Stated task
Carry on the court judgment about the Applicant's drug and firearm sentence, picking up right after its last sentence.

Excerpt to read
════════════════
5 In relation to the drug supply count, taking into account the 40 matters on the Form 1, the Applicant was sentenced to imprisonment by way of a non parole period of five years and six months to date from 12 March 2008 and to expire on 11 September 2013, with a balance of term of three years and six months. For the offence of possession of an unregistered firearm, the Applicant was sentenced to a fixed term of imprisonment for two years and three months to date from 12 September 2007.

6 Accordingly, the Applicant was sentenced to a total effective non-parole period of six years with a balance of term of three-and-a-half years. The earliest date upon which the Applicant is eligible for release on parole is 11 September 2013. The sentencing Judge found special circumstances and the effective non parole period was 63 per cent of the effective total sentence.


      Facts of Offences

7 An agreed statement of facts was tendered by the Crown at the sentencing hearing and formed the basis for his Honour’s recital of the facts (ROS2-3). The facts were as follows.

8 In February 2007, Newcastle Police, together with the New South Wales Crime Commission, began an operation targeting the supply of prohibited drugs in the Newcastle area. The operation commenced on 22 March 2007, when investigators were granted a telephone intercept warrant in relation to a mobile telephone service known to be used by the Applicant. This service was monitored until 28 April 2007. On 29 May 2007, police investigators were granted a further telephone intercept warrant relating to a mobile telephone service, also known to be used by the Applicant. This service was monitored until 23 August 2007.
════════════════
Excerpted records
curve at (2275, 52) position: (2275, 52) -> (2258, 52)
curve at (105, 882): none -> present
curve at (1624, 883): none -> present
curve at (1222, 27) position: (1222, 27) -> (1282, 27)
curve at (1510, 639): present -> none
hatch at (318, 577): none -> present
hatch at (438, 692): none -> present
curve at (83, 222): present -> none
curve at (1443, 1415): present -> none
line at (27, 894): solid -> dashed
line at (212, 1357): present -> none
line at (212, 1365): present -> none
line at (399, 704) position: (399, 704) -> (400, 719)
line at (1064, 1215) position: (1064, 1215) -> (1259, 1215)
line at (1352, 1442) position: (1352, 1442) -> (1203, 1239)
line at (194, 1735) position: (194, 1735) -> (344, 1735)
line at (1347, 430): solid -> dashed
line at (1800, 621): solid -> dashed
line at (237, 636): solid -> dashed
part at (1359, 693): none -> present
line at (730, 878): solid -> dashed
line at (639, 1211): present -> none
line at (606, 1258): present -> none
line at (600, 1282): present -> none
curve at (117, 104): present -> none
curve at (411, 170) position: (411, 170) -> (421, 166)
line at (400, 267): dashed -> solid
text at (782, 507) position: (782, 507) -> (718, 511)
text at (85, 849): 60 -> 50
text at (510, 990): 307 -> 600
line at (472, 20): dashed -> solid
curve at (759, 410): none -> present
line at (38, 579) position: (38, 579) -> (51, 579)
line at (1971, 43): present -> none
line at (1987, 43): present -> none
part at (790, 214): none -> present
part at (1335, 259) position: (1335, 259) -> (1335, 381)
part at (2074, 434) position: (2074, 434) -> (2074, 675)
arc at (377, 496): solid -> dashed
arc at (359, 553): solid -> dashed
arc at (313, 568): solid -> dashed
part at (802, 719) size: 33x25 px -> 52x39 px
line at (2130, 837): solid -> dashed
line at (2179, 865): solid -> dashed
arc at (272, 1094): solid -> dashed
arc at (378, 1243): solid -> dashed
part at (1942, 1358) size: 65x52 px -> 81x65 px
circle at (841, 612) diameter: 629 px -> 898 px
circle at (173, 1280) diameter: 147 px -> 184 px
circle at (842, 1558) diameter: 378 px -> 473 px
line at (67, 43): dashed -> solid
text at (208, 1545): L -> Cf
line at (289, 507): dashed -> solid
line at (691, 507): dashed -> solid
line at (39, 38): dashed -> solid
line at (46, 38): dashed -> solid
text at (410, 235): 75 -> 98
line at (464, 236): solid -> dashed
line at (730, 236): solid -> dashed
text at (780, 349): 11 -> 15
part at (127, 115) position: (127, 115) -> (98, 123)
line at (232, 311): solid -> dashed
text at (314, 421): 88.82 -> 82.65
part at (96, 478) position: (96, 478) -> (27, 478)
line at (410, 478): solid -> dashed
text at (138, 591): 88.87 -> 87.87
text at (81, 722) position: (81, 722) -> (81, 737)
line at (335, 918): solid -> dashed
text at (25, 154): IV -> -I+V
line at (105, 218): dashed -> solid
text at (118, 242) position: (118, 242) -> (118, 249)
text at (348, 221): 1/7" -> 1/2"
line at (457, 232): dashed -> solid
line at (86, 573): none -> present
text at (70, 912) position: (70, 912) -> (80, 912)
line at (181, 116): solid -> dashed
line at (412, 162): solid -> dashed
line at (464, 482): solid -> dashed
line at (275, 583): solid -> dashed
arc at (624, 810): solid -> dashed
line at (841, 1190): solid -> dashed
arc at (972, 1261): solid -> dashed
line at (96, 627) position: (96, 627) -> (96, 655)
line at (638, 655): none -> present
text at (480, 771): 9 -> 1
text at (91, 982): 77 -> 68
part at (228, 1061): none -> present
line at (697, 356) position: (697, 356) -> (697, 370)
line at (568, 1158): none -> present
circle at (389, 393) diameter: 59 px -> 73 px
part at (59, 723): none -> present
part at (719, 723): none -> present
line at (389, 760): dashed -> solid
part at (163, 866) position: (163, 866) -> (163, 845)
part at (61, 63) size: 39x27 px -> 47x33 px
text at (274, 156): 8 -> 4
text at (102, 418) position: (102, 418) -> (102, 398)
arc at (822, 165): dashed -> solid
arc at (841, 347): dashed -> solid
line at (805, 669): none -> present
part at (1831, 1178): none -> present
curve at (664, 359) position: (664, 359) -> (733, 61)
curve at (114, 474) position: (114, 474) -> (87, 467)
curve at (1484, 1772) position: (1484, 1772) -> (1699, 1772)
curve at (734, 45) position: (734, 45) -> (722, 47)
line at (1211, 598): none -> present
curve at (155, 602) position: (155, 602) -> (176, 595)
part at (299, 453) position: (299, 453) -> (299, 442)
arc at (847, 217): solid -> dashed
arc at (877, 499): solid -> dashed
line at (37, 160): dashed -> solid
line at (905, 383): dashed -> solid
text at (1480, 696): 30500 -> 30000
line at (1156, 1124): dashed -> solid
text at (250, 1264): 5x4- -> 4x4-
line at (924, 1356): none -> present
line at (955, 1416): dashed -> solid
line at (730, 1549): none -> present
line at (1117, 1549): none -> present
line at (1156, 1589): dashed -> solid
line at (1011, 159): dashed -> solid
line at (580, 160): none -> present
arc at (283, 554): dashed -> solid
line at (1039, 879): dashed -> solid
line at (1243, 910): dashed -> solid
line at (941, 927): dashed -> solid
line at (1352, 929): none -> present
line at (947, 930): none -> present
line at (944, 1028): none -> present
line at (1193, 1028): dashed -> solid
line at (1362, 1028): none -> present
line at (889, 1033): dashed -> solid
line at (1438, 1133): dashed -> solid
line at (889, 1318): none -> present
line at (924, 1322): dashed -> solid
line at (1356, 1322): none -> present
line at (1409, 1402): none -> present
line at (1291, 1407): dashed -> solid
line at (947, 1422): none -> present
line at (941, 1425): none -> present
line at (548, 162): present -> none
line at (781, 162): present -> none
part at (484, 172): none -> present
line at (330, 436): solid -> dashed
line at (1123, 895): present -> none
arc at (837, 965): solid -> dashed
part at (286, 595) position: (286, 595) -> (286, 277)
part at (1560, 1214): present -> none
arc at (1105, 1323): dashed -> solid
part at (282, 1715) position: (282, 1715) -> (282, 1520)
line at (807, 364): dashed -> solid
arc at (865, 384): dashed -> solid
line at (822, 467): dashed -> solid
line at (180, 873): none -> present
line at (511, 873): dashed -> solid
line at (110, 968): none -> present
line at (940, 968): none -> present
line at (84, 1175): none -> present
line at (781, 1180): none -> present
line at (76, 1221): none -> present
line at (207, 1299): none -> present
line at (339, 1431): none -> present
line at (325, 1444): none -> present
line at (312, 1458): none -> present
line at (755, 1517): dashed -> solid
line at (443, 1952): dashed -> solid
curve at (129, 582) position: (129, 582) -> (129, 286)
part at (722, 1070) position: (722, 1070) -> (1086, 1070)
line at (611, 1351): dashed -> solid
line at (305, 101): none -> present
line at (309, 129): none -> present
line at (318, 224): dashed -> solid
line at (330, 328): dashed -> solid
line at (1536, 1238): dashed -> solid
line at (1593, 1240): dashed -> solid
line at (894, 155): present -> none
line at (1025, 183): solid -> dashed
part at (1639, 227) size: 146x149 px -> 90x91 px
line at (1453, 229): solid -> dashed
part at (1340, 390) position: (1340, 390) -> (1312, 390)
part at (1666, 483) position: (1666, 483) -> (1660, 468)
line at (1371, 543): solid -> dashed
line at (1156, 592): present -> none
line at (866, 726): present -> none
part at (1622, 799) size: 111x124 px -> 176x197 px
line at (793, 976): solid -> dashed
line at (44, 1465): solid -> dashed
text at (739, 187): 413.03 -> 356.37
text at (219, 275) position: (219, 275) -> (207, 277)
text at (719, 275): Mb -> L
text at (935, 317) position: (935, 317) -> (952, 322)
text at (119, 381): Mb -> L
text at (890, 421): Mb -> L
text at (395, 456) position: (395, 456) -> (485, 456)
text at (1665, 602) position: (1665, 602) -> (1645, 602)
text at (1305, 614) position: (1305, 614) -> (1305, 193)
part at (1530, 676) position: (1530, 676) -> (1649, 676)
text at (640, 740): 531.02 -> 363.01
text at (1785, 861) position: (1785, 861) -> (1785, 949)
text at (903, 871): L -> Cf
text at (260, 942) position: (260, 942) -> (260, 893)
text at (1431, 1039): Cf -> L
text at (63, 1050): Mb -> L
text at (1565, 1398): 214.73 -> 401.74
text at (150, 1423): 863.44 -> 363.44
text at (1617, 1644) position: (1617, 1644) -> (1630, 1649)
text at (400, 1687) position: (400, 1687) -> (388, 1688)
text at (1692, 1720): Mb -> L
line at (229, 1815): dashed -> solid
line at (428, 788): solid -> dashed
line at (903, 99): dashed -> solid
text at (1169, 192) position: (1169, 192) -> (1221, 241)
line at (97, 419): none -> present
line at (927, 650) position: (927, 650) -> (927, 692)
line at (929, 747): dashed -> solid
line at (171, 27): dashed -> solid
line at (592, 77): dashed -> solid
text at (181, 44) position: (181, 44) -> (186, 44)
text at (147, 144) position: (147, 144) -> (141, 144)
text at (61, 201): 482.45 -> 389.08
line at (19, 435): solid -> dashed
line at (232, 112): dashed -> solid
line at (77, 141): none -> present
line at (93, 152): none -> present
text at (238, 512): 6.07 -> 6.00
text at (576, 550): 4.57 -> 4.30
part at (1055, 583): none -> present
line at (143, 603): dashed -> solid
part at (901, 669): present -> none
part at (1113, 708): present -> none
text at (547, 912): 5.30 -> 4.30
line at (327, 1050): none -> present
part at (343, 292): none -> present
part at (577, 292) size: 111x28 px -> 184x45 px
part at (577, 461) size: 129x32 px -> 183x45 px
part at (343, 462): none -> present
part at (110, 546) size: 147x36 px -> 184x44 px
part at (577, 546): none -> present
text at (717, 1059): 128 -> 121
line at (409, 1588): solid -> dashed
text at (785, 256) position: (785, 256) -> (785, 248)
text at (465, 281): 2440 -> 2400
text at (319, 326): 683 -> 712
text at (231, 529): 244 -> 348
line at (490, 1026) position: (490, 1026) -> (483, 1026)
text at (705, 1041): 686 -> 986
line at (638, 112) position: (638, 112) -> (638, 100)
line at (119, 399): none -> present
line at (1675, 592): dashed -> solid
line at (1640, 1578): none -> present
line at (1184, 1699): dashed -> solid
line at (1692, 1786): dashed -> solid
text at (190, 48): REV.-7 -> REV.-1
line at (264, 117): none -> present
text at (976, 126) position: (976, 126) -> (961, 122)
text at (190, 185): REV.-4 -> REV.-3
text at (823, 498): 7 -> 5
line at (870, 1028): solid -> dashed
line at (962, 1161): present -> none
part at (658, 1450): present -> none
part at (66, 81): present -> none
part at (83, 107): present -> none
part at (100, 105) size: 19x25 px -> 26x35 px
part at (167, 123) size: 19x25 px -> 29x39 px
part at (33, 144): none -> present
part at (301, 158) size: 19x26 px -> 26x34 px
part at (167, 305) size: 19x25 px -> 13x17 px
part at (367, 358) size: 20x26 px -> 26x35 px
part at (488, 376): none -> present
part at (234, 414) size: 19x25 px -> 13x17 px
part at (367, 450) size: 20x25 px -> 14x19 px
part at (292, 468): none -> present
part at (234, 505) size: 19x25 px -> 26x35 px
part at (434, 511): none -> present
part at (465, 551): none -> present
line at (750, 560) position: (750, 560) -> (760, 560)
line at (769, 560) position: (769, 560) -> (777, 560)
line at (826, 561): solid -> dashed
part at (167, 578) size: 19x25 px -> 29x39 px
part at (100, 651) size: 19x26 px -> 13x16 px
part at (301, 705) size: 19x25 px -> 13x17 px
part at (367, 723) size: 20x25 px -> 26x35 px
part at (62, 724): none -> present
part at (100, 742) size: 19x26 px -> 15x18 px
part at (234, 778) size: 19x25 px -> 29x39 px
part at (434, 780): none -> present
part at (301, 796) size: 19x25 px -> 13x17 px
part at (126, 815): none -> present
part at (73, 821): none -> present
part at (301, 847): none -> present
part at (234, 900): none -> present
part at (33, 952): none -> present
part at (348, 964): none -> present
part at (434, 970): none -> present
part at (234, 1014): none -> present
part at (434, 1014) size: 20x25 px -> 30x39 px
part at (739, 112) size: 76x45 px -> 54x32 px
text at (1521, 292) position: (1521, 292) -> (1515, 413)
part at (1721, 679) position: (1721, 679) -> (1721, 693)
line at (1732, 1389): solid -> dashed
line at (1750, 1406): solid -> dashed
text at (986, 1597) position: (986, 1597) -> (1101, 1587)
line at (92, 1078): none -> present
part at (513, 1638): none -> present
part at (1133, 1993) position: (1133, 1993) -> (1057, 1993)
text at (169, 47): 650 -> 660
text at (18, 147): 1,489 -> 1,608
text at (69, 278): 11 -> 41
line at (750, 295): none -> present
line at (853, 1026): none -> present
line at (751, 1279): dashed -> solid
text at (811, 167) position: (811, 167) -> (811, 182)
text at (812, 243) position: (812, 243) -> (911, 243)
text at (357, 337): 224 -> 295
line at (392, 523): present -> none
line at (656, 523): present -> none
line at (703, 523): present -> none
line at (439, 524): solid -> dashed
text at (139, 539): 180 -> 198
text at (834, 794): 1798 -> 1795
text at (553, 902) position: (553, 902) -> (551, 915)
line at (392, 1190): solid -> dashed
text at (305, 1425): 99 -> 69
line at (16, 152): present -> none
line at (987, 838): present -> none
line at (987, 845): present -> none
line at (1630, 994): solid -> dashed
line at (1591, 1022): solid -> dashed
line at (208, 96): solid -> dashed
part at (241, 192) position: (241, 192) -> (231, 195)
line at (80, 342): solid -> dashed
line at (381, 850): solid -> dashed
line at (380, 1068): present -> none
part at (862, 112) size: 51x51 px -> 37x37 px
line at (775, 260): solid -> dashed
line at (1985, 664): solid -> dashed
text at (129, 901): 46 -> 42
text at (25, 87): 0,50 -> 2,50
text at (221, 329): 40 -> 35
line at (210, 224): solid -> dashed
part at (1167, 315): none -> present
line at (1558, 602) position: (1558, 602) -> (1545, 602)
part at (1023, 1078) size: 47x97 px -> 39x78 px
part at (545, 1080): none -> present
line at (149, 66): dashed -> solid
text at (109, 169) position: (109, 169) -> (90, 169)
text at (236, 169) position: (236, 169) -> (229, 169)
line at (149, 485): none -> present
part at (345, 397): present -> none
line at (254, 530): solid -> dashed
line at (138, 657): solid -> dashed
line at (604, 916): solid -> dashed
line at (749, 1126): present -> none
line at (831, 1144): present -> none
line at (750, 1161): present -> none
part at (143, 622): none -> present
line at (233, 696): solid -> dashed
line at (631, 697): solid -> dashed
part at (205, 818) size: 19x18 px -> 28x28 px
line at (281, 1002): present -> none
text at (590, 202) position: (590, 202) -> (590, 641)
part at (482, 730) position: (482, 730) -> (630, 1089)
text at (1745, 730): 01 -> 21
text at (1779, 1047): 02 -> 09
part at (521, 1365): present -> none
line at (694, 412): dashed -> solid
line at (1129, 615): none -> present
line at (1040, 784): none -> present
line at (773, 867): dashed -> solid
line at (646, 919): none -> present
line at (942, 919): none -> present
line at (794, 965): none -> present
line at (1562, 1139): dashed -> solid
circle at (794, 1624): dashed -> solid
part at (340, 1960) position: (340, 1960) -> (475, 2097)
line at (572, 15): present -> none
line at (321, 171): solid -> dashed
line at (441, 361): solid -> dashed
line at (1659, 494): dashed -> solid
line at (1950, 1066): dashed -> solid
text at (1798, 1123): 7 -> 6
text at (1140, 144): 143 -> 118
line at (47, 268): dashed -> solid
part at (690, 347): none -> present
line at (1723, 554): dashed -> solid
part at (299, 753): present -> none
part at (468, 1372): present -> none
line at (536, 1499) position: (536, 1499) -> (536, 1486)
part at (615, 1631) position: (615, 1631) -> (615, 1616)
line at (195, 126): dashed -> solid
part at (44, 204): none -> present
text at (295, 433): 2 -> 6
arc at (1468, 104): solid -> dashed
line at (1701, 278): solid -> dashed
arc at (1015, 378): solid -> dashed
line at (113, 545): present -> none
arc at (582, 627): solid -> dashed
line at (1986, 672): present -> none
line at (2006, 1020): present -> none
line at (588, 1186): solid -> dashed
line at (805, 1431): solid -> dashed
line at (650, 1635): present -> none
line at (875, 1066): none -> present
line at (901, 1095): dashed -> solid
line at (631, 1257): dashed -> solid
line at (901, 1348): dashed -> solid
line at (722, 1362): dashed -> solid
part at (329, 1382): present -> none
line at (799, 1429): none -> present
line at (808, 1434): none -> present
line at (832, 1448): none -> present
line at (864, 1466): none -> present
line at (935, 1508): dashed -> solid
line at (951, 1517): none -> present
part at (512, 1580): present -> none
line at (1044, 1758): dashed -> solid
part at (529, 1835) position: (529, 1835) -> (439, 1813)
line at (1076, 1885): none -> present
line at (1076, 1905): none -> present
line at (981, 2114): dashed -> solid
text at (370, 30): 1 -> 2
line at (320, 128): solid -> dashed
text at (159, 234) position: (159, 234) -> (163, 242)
════════════════
Answer
9 The monitoring of both of these services showed that they were used almost exclusively by the Applicant. In total, police intercepted in excess of 15,000 telephone calls and a similar number of SMS messages. These records, together with physical surveillance by police, established that the Applicant was a medium scale supplier of prohibited drugs, including amphetamines and methamphetamines, otherwise known as “ice”. Throughout the telephone recordings, the Applicant is heard on many occasions to discuss “ice”, also referred to as the “cold stuff” or the “normal” or the “other”, which are coded references to different forms of amphetamines. The Applicant also discusses weights, including “eight balls” (3.5 grams) and “full ones” (an ounce).

10 During the course of this police investigation, the Applicant supplied over 300 grams of amphetamine. On 12 September 2007, the Applicant was arrested outside her home. A search warrant was later executed at the house. In the house, police located drug supply paraphernalia, including small amounts of drugs, resealable plastic bags and electronic scales.

11 In addition, found under the bed in the Applicant’s bedroom, was a bag containing a .22 calibre pistol loaded with a live round in the firing chamber, together with a hand made mace, a Taser, detonators and a number of rounds of live ammunition. Also found in the bedroom was an extendable baton and a sword which was modified to be strapped to an arm. These items (other than the pistol) were contained in the charges set out in the Form 1.

12 A search warrant was executed on 13 September 2007 on a storage unit rented by the Applicant, in which were found large amounts of stolen jewellery, power tools and other items which had been previously stolen and traded for drugs. These items formed the 26 offences on the Form 1 with respect to dealing with property suspected of being the proceeds of crime.

13 A later search of the Applicant’s computer revealed that she used the password “Drug lord” to access the computer.


      The Applicant’s Subjective Features

14 The Applicant was 34 years old at the time of the offences and thirty-five at the time of sentence. She has a lengthy criminal history, including offences of supply and possess prohibited drugs, assault, stealing, obtaining money by deception, possessing a prohibited weapon and ammunition and other matters. She has served a number of prison sentences, the longest being a sentence of imprisonment for three years with an 18 month non-parole period imposed in 2002 for an earlier offence of supplying a prohibited drug.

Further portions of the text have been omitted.